Combining reportage and memoir, The Commercial Hotel is a sharp-eyed, poignant yet often hilarious tour of Aotearoa: a place in which Arcoroc mugs and dog-eared political biographies are as much a part of the scenery as the hills we tramp through ill-equipped. We encounter Elvis impersonators, the eccentric French horn player and adventurer Bernard Shapiro, Norman Kirk balancing timber on his handlebars while cycling to his building site, and Summers’s grandmother: the only woman imprisoned in New Zealand for protesting World War Two. And we meet the ghosts who haunt our loneliest spaces.
As he follows each of his preoccupations, Summers reveals to us a place we have never quite seen before.

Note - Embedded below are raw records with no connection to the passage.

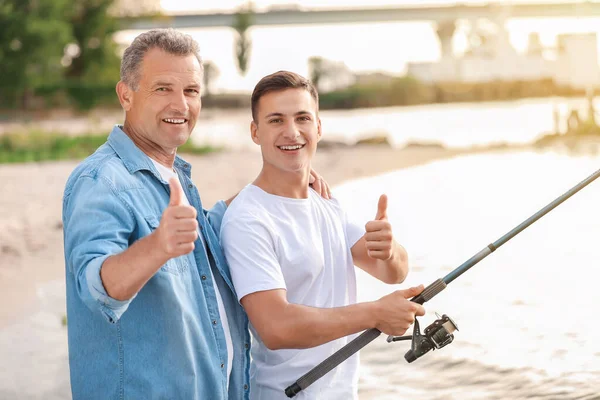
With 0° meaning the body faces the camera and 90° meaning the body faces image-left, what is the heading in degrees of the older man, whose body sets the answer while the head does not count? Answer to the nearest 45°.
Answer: approximately 315°

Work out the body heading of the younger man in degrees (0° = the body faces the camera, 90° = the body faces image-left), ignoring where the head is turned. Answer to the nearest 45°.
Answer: approximately 315°
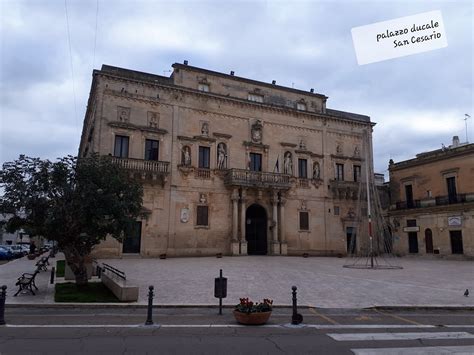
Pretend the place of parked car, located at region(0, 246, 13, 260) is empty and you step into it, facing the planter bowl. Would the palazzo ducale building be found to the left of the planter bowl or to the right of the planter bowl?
left

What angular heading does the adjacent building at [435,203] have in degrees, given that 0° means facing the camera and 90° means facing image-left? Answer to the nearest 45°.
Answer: approximately 45°

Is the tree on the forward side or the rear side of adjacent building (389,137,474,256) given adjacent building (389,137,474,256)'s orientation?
on the forward side

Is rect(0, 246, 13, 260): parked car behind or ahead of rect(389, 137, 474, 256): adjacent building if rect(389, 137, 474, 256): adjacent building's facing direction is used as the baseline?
ahead
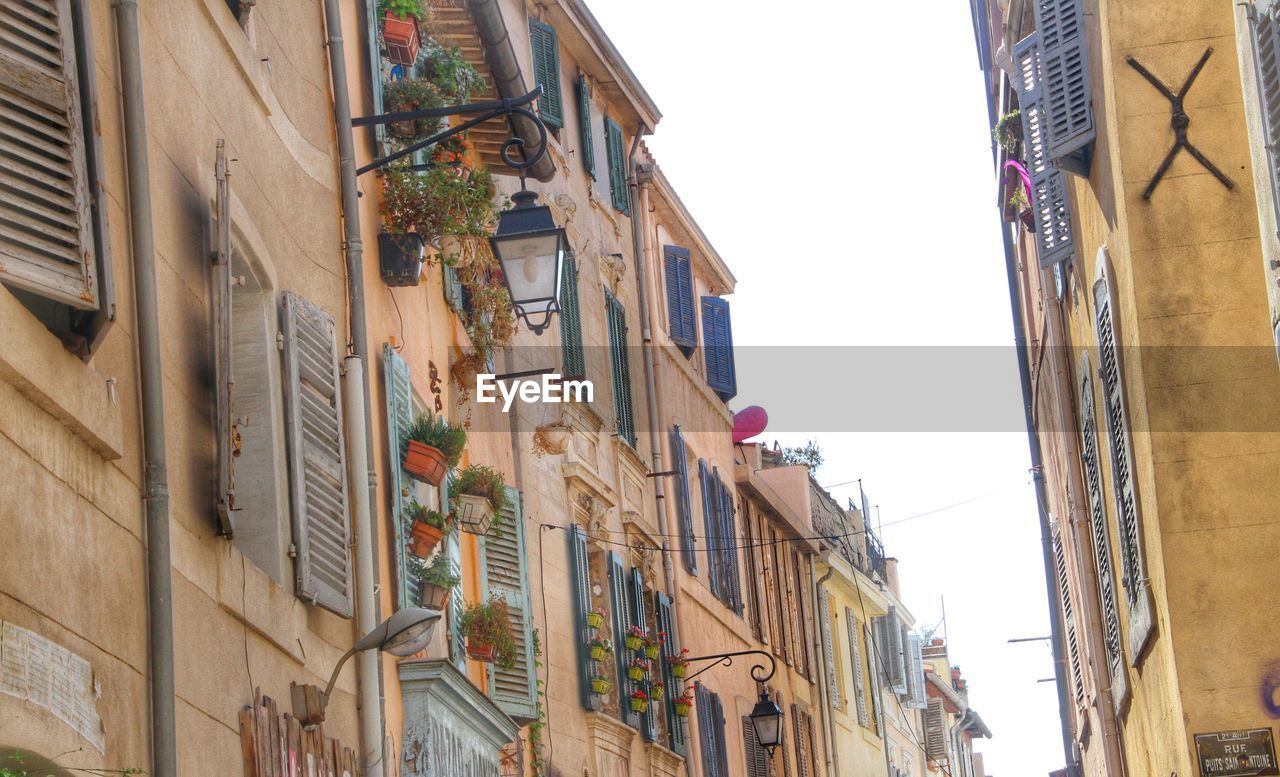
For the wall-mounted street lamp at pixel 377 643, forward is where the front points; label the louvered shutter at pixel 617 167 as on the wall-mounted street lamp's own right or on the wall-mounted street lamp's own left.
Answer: on the wall-mounted street lamp's own left

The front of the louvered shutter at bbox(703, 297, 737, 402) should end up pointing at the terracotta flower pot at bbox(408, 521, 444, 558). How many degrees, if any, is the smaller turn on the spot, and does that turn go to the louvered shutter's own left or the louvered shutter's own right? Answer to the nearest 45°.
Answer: approximately 45° to the louvered shutter's own right

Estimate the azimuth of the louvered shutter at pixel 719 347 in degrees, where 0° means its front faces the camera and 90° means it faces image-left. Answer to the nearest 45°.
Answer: approximately 315°

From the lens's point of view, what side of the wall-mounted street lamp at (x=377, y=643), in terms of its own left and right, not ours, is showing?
right
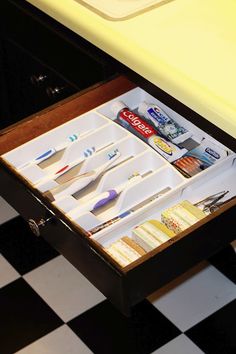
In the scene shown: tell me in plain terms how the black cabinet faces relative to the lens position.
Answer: facing the viewer and to the left of the viewer

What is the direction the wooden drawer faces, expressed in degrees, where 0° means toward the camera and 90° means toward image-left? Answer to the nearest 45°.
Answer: approximately 45°
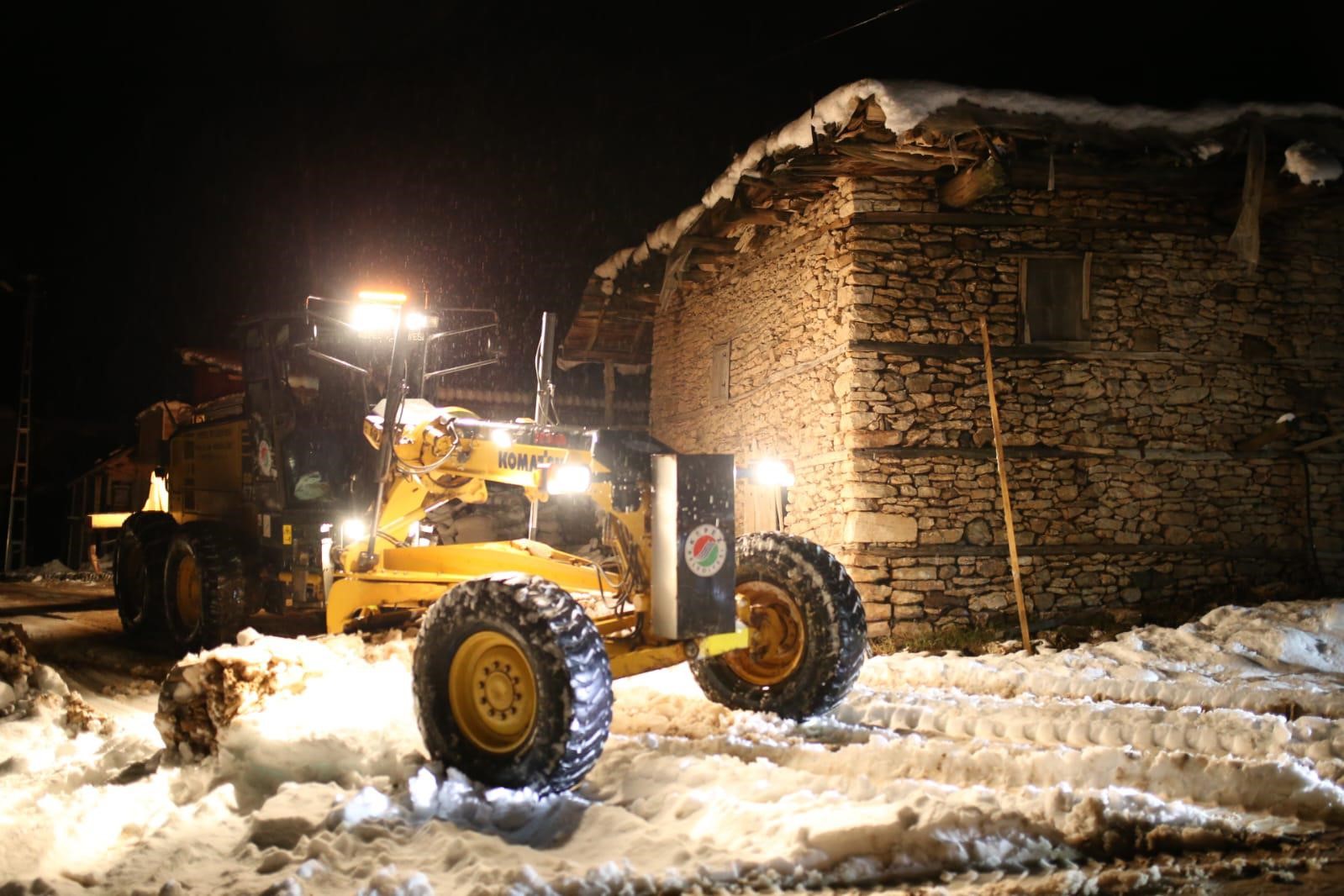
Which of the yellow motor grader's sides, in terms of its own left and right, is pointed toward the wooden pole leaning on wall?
left

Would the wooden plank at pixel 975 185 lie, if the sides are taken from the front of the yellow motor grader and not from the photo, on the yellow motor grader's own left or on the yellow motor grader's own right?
on the yellow motor grader's own left

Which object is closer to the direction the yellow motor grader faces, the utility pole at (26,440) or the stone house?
the stone house

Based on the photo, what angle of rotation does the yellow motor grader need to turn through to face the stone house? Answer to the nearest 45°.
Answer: approximately 90° to its left

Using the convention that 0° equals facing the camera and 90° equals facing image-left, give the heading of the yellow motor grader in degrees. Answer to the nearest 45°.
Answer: approximately 315°

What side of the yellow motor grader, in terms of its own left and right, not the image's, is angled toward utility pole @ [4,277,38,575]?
back

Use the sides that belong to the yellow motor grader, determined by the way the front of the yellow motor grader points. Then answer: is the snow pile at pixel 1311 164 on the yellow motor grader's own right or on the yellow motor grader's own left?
on the yellow motor grader's own left

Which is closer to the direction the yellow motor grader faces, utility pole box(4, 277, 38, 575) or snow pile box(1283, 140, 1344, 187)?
the snow pile

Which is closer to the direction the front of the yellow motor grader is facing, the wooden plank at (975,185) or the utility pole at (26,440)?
the wooden plank
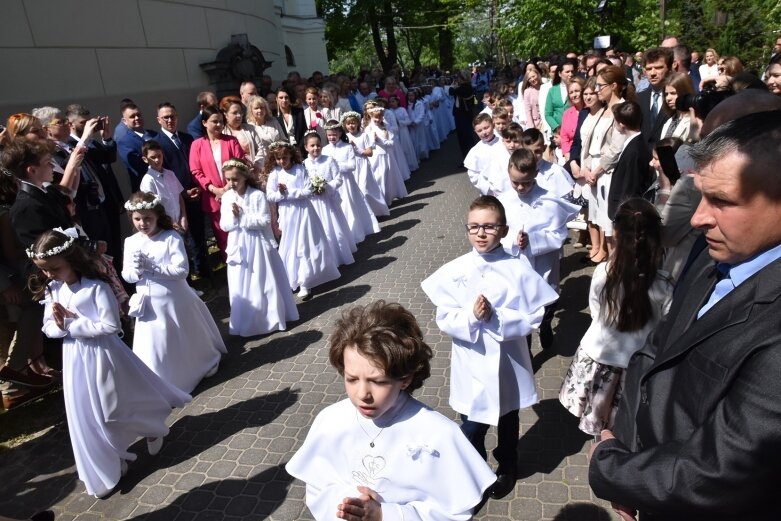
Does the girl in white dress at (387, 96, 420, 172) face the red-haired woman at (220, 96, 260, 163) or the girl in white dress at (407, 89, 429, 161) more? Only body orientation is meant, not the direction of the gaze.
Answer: the red-haired woman

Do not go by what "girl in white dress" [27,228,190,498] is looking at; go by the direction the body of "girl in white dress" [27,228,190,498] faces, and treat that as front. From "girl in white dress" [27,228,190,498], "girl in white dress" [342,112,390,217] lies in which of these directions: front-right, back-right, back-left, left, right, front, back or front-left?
back

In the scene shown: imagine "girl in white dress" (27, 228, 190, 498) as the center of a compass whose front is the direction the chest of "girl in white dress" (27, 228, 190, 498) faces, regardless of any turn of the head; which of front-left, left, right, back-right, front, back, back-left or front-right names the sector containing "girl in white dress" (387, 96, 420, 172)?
back

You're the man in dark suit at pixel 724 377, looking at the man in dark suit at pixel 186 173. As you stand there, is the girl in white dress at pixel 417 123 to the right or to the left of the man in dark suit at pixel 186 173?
right

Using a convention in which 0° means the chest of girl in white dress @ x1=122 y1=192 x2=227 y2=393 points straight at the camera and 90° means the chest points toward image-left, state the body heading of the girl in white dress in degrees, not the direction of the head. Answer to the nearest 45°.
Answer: approximately 45°

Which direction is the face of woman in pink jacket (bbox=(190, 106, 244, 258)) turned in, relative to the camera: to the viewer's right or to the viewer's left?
to the viewer's right

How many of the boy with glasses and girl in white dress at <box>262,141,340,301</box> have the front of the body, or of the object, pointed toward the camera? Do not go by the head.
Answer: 2
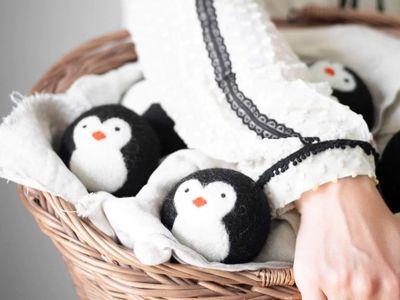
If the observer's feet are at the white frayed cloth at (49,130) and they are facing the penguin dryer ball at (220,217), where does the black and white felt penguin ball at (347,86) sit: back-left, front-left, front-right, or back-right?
front-left

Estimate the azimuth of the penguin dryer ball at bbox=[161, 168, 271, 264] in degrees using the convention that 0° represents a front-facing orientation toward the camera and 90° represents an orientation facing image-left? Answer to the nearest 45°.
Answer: approximately 45°
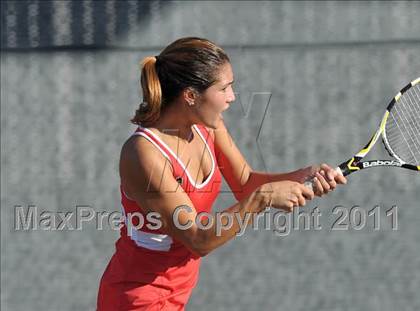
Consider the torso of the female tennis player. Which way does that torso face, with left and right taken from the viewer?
facing the viewer and to the right of the viewer

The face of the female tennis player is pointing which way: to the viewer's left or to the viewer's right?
to the viewer's right
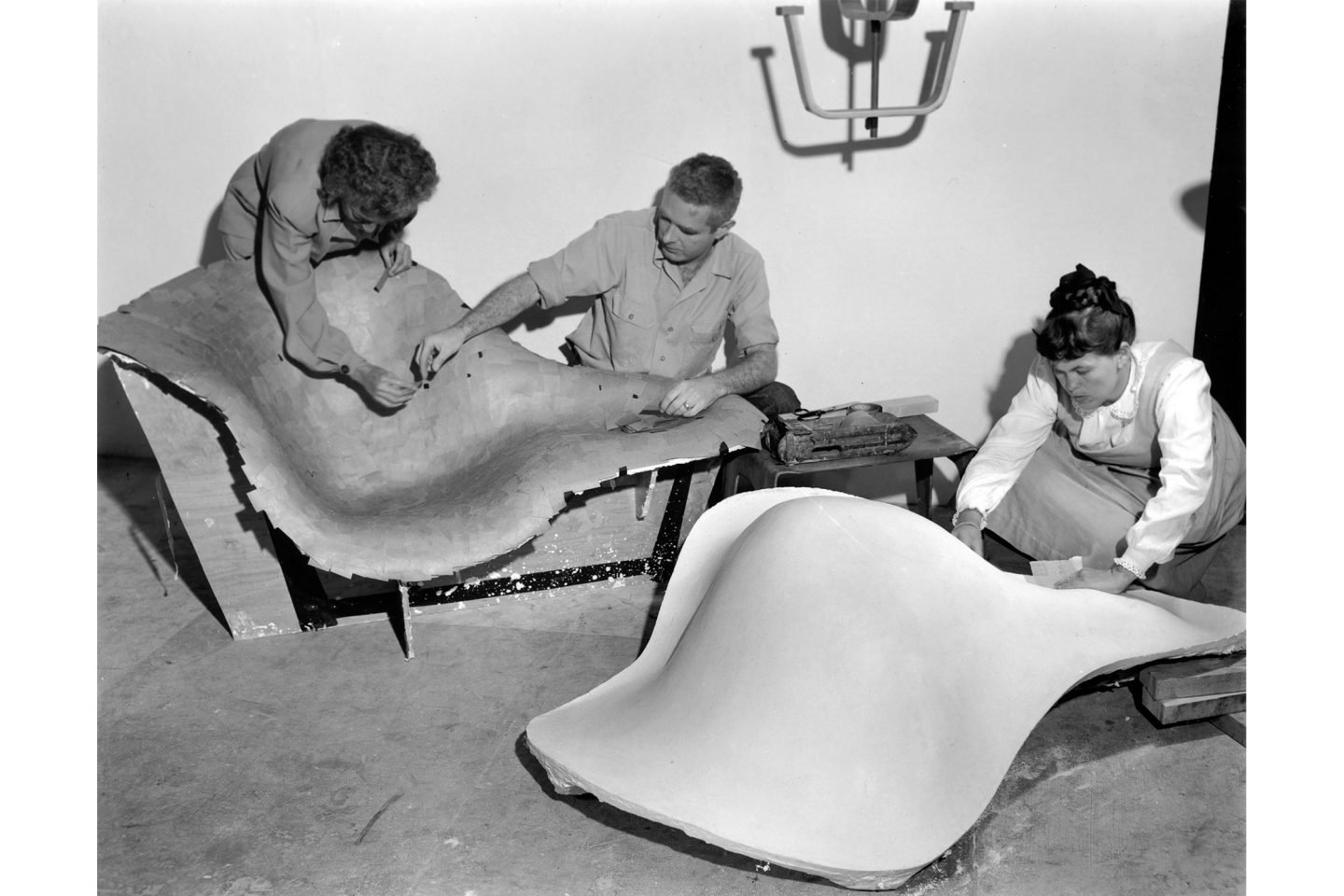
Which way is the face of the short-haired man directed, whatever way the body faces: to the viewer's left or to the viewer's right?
to the viewer's left

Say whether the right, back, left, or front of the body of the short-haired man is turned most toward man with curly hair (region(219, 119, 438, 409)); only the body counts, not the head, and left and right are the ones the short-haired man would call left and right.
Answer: right

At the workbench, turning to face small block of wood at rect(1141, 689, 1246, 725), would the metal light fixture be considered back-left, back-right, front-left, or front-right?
back-left

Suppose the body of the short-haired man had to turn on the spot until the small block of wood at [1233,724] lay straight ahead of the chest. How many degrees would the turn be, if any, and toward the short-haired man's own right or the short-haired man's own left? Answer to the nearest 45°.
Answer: approximately 45° to the short-haired man's own left

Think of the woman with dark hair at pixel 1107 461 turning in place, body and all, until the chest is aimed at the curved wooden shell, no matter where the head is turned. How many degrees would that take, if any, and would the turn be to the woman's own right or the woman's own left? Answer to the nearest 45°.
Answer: approximately 45° to the woman's own right

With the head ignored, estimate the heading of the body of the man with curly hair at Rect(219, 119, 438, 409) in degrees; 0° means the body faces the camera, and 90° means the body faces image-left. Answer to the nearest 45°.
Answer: approximately 315°
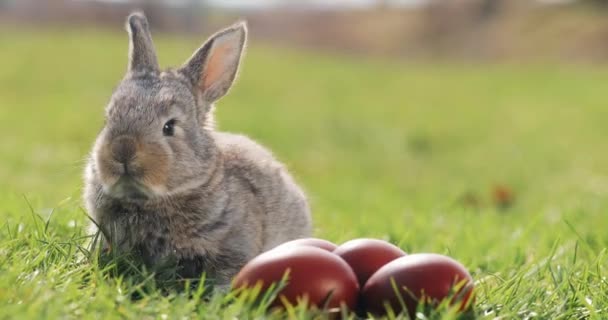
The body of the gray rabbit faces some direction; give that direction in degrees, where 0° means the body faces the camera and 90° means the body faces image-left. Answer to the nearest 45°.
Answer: approximately 45°

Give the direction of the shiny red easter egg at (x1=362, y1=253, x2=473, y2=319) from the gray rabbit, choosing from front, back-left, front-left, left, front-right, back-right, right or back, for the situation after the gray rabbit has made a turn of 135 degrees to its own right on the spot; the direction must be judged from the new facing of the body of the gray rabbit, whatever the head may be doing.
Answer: back-right

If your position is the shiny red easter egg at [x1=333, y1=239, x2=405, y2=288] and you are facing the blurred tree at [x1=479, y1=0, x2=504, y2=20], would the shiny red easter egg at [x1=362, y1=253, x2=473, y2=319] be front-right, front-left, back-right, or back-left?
back-right

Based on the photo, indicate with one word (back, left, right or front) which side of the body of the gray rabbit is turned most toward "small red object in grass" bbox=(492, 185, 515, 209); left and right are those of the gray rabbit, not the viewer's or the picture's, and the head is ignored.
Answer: back

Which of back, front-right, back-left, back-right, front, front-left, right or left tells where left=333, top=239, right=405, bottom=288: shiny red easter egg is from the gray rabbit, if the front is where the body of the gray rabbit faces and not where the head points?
left
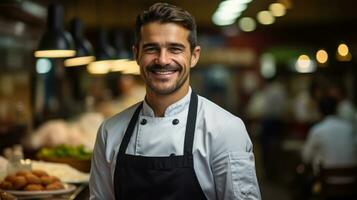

‘Clever, funny, boundlessly curious, The Commercial Hotel is a dazzling New Zealand opportunity shop, floor to ceiling with lost books and impossible treasures, railways and eels, ghosts and daydreams.’ —Toby Manhire
'Meticulously researched, gorgeously written and endlessly surprising, The Commercial Hotel is a compendium of sparkling oddities.' —Tom Doig, The Spinoff
'Nowhere is like anywhere else, and this collection shows us our own peculiarities from the inside, with a loving and observant eye.' —Tim Upperton, NZ Listener
'a pleasure to read' —Jim Sullivan, Otago Daily Times
Praise for The Mermaid Boy
‘This book is an achievement of much clarity and grace, but more importantly it is a work of promise.’ —Denis Harold, Landfall Review Online
‘A beautiful, robust collection of work. . . . Every once in a while a book comes along that you read, reread, and treasure. This is one of those books.’ —Laurence Fearnley
John Summers is the author of The Mermaid Boy, a collection of non-fiction stories published in 2015 by Hue & Cry Press. His work has appeared in many publications, including The Spinoff, North and South, Landfall, Newsroom and Sport. He won the 2022 Janet Frame Literary Trust Award for Imaginative Prose, and was a finalist in the 2019 Voyager Media Awards and won the nonfiction category in the 2016 Sunday Star-Times Short Story Competition. He lives in Wellington with his family.